Consignes de l'exercice:
1. Dans l'extrait à lire, présentez sous forme de liste le paragraphe qui commence par « Ainsi No Pasaran », en gardant ses faits principaux.
2. Recopiez sans rien changer le passage de l'extrait à lire qui s'ouvre sur les mots contenant « De plus je ne » et se termine par « qui manque ici. ».

Extrait à lire:
****
[En 2002 un libraire – non Sorcière – laissait un message sur le forum du site de Citrouille. Un message adressé à Christian Lehmann à propos de son roman Tant pis pour le sud. L’auteur lui répondait quelques jours plus tard – un échange publié également publié dans le n°33 de Citrouille]
Le message de Cédric C.
De plus je ne comprends pas comment et pourquoi d’un livre sur le suicide,vous faites un polar politique. Pourquoi vous ne vous êtes pas plus concentré sur le thème principale : Julien.
Je pense à bien des égards que No passaran est un livre plus dur, plus violent que Tant pis pour le sud. Mais il y avait une vrai lueur d’espoir qui manque ici.
Vous devez me trouver très critique alors que je me suis totalement laisser embarquer par ce livre. Beaucoup plus qu’il n’y parait.
J’ai eu, il ya quelques semaines, une discussion avec une documentaliste qui me disait son dépit face à une littérature de jeunesse trop réaliste et qui ne fait que replonger les gamins dans un univers qu’ils ne conaissent que trop bien. Difficile de lui répondre. N’avons nous rien d’autre à leur proposer? Ce n’est absolument pas le fait que vous parliez du suicide qui me pose un problème mais le peu d’espoir qui en découle. Dans No passaran, les personnages sortaient grandis de cette épreuve. Mais pour Céline?
J’espère que vous prendrez le temps de me répondre et que ce courriel ne vous aura pas trop ennuyé.
Cordialement.
Cédric D., libraire
Ps: j’ai L’évangile selon Cain qui m’attends. »
La réponse de Christian Lehman
Ensuite seulement se dessine le début d’une intrigue dont, c’est crucial pour moi, je ne connais pas les rouages et la fin… Quitte à vivre pendant un ou deux ans avec un roman et des personnages, je préfère garder le plaisir de découvertes à venir plutôt que d’oeuvrer en me conformant à la rigidité pré-établie d’un plan qui ne laisserait pas à mes personnages la possibilité de suivre leur propre direction, de m’étonner… J’avoue ainsi être très réticent à lire un auteur comme James Ellroy, qui, à l’en croire, ne se met à écrire un roman qu’une fois en possession de centaines de pages de plans et de fiches à croiser entre elles.
Ainsi No Pasaran, dont vous me dites tout le bien que vous en pensez, n’est pas construit autour du thème des jeux vidéo. Le « centre moral » du livre, c’est la possibilité donnée aux protagonistes, dans un univers apparemment virtuel, de choisir leur conduite, et d’en assumer les conséquences, en un mot, de traverser un rite de passage qui modèlera l’adulte qu’ils sont en passe de devenir. Issus d’un univers dans lequel ils n’ont pas d’attaches réelles ( ni l’école, ni la famille, ni le monde extérieur ne les mobilisent réellement au départ du livre, ils vivent ensemble leur « passion » pour les jeux comme une incise dans un monde d’ennui sur lequel ils n’ont pas prise), ils vont être amenés à confronter la nécessité du choix.
****
Données fournies:
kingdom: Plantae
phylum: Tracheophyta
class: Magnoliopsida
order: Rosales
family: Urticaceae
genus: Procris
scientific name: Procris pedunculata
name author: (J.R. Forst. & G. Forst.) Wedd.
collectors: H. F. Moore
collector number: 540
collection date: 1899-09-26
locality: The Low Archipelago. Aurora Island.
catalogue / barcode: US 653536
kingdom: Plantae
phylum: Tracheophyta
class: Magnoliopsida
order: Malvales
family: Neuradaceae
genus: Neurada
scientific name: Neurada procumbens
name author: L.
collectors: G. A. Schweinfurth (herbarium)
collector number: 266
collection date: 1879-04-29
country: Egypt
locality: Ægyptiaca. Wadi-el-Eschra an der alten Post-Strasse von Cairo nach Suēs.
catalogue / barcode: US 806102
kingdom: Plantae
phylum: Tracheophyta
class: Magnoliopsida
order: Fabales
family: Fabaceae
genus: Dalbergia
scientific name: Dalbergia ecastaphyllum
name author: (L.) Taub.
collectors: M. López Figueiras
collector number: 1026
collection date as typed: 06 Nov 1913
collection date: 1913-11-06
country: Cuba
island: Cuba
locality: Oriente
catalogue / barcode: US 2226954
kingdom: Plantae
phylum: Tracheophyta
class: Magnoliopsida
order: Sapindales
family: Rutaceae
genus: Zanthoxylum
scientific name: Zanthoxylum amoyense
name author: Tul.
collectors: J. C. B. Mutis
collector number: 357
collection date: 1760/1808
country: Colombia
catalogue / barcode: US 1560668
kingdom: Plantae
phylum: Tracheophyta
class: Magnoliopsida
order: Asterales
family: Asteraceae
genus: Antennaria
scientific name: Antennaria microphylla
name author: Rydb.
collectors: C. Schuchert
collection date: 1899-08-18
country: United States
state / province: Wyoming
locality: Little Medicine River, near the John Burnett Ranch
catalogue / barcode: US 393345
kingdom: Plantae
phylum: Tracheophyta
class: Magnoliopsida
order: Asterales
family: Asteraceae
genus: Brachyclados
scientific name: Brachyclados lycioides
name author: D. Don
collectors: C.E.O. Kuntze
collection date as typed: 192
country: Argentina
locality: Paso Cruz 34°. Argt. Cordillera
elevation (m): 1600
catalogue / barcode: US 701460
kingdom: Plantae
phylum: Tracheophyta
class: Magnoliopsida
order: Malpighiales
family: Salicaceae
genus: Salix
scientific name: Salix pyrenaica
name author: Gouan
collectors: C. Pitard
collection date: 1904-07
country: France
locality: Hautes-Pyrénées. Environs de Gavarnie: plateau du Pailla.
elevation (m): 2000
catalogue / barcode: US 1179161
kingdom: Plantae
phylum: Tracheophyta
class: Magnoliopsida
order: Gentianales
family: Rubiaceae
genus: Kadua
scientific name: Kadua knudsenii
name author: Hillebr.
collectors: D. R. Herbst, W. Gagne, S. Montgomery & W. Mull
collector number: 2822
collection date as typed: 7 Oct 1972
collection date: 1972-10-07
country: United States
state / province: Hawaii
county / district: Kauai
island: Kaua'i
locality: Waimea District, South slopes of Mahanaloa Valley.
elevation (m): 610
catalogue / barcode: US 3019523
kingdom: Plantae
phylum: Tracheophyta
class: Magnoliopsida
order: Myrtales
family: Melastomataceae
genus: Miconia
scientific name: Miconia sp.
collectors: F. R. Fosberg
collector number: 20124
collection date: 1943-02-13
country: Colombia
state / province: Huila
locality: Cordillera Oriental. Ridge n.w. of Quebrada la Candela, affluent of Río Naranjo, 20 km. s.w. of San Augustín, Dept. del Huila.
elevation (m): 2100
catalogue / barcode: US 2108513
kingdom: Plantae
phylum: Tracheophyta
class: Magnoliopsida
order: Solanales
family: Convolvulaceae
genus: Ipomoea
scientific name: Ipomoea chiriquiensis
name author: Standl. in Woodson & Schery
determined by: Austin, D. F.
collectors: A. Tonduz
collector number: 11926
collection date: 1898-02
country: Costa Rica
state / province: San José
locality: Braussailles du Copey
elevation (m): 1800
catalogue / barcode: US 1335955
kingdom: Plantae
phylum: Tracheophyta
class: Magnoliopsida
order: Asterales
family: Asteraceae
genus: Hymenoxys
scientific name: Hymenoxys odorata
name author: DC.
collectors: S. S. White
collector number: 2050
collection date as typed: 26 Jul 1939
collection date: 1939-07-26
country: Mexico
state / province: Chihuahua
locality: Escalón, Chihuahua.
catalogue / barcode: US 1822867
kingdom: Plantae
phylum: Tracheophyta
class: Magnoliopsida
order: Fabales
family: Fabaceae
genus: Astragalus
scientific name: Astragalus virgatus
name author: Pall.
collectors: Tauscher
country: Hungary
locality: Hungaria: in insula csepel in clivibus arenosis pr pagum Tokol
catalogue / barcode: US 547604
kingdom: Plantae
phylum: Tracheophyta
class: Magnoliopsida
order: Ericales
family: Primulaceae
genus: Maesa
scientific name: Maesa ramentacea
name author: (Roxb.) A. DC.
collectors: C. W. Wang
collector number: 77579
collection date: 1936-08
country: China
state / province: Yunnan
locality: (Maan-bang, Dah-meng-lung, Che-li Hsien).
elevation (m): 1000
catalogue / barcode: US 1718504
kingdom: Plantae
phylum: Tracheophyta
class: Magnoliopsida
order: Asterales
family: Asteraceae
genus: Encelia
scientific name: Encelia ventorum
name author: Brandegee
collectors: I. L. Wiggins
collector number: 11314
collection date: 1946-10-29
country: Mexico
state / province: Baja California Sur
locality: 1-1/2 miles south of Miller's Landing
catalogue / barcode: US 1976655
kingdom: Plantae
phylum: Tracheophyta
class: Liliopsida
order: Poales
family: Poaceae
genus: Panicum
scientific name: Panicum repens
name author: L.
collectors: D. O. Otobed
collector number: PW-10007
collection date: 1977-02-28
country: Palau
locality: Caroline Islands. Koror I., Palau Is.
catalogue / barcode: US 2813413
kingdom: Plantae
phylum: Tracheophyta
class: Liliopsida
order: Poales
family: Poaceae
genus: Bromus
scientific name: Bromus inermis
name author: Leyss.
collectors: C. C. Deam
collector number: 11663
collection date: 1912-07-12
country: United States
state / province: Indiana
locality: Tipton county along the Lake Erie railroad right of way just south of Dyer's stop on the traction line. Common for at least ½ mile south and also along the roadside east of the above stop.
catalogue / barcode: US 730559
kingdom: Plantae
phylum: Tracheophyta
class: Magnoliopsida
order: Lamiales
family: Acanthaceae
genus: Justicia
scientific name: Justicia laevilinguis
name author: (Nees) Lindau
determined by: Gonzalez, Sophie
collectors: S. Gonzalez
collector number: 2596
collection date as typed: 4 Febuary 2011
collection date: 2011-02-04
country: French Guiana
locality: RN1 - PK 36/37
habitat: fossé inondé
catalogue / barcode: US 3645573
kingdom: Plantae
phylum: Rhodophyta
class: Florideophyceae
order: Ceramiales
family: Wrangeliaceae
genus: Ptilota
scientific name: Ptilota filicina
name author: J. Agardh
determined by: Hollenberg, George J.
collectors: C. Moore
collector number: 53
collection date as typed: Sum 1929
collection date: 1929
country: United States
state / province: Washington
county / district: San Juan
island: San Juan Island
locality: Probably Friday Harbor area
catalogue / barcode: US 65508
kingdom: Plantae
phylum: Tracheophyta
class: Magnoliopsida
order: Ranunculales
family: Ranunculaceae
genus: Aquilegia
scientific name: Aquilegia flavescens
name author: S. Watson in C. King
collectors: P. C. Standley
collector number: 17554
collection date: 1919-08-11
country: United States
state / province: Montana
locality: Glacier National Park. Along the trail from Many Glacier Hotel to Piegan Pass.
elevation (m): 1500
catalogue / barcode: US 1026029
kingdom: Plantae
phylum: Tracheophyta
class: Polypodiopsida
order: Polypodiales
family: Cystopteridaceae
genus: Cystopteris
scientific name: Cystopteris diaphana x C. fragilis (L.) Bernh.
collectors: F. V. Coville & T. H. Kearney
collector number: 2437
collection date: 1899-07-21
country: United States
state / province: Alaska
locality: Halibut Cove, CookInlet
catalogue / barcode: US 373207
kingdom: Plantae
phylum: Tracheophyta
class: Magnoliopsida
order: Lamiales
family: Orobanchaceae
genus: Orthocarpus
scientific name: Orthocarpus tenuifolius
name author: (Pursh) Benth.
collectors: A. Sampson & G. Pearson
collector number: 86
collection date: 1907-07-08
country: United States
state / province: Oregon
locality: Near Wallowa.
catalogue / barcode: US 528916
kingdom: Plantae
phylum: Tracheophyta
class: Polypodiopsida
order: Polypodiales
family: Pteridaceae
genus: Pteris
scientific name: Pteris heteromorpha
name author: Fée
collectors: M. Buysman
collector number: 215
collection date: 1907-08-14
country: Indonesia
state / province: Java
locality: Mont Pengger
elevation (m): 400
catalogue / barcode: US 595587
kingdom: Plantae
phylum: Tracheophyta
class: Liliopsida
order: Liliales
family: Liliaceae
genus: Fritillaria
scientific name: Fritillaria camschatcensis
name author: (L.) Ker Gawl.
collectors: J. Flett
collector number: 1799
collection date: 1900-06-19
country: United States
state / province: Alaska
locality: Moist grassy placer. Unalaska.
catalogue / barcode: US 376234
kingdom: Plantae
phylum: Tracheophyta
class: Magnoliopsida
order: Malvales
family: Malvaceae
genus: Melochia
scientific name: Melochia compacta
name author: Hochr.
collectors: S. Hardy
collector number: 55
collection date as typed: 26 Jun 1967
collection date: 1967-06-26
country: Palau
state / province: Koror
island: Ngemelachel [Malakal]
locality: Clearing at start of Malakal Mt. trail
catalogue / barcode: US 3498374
****
Liste des réponses:
1.
- No Pasaran n'est pas construit autour du thème des jeux vidéo.
- Le « centre moral » du livre est la possibilité donnée aux protagonistes, dans un univers apparemment virtuel, de choisir leur conduite et d'en assumer les conséquences.
- C'est un rite de passage qui modèlera l'adulte qu'ils sont en passe de devenir.
- Au départ, ils n'ont pas d'attaches réelles : ni l'école, ni la famille, ni le monde extérieur ne les mobilisent.
- Ils vivent ensemble leur « passion » pour les jeux comme une incise dans un monde d'ennui sur lequel ils n'ont pas prise.
- Ils vont être amenés à confronter la nécessité du choix.

2.
De plus je ne comprends pas comment et pourquoi d’un livre sur le suicide,vous faites un polar politique. Pourquoi vous ne vous êtes pas plus concentré sur le thème principale : Julien.
Je pense à bien des égards que No passaran est un livre plus dur, plus violent que Tant pis pour le sud. Mais il y avait une vrai lueur d’espoir qui manque ici.